BRISTOL, Tenn. — John and Kandy Travis of Metropolis, Ill., epitomize the evolution of a Bristol race fan camper.
When they were younger they preferred the raucous Red Barn camping location where the most serious of race week revelers convene.
Their accommodations were primitive — a tent without electricity, running water, air conditioning, or a private toilet and shower. That was in the late 1990s.
Today, John and Kandy have two small children. The couple is a little older, and their priorities may have changed a bit.
These days they prefer their race week camping arrangements to be on the Earhart Campground hill overlooking hundreds of campers below them and the majestic Bristol Motor Speedway on the horizon.
They stay in a nice motor home with water, sewer, electricity, air conditioning, and John Travis even has his satellite TV.
Over the past decade there have been some changes in the Travis family, but one thing that hasn’t changed is their love of the August Bristol race week.
For the 10th consecutive year, they’ve made the trek from their Southern Illinois home on the banks of the Mississippi River to watch the action on the high banks of Bristol Motor Speedway.
“The first three years we camped at Red Barn, and then we had our kids, and that’s a little wild over there so we needed somewhere not as wild,” Kandy Travis said Sunday from the campsite.
John Travis added, “Red Barn is a real good time, but not if you’ve got your kids with you. We had a great time there, but it was time to move on. It’s more family oriented up here.”
Three years ago the Travises invited John’s brother Jim to join them. The first year he arrived on the Friday, and that wasn’t enough for him. The next year he arrived on a Wednesday, and that wasn’t enough for him.
This year Jim brought his own camper and is parked beside John and Kandy.
“This is our family vacation every year,” Kandy Travis said. “We take the kids out of school and come in the Sunday before (the races) and stay all week. It give us a couple of days to get settled in and rested up before the races begin Wednesday.
“Watching people come in and set up on Sunday is the best part, I think. I like the people watching.”
Hundreds of motor homes poured into the campgrounds around Bristol Motor Speedway Saturday and Sunday in preparation for the upcoming week’s races and race activities.
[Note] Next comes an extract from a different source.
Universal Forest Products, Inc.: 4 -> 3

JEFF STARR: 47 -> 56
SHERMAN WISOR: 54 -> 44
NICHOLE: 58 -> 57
Usually the crowd that begins camping a week early is comprised of the grizzled veterans of of the BMS grandstands who have been camping for years, and sometimes decades.
But there was at least one group of early campers that arrived Sunday who still have their rookie status.
Rick Delph, of Columbia, S.C., bought two August BMS Nextel Cup tickets for he and his wife Ann last year on e-Bay, and made it a one-day excursion. It was their first NASCAR race.
Last year they left for Bristol around 10 a.m. of race day, hit the traffic jam on I-81 about five hours later, and finally got parked around 5 p.m.
Even then they were at least a mile away from the track. They got to their seats in time to see the jets fly overhead.
“We love watching the Bristol races on TV, but this was our first experience here in person,” Rick Delph said. “We didn’t plan it out very well, and by the time it was all over we were exhausted. We loved the race, but there was so much work involved getting to and from the race track.
“I noticed all the campers, and that was the way to go. We did some research, and now here we are.”
The Delphs arrived at Earhardt campground around noon Sunday for a full week of leisurely racing fun.
“This was a good idea,” Rick Delph said. “You’ve got to have time to take in everything, and we didn’t have that last year.”
A group of camping veterans who rendezvous at Earhart campground for the Bristol races twice a year was already settled and enjoying beverages in the shade of a motor home awning Sunday afternoon.
They are four couples: Bob and Linda Gordon, and Nancy and Brian Oullette from New York state; Herb and Sue Hawkins from South Carolina and George and Maureen Allsop from Florida via Massachusetts.
“We never miss a race,” Maureen Allsop said. “Same group, twice a year, every year. We met at the campground, enjoyed each other’s company, and now it has become our tradition.”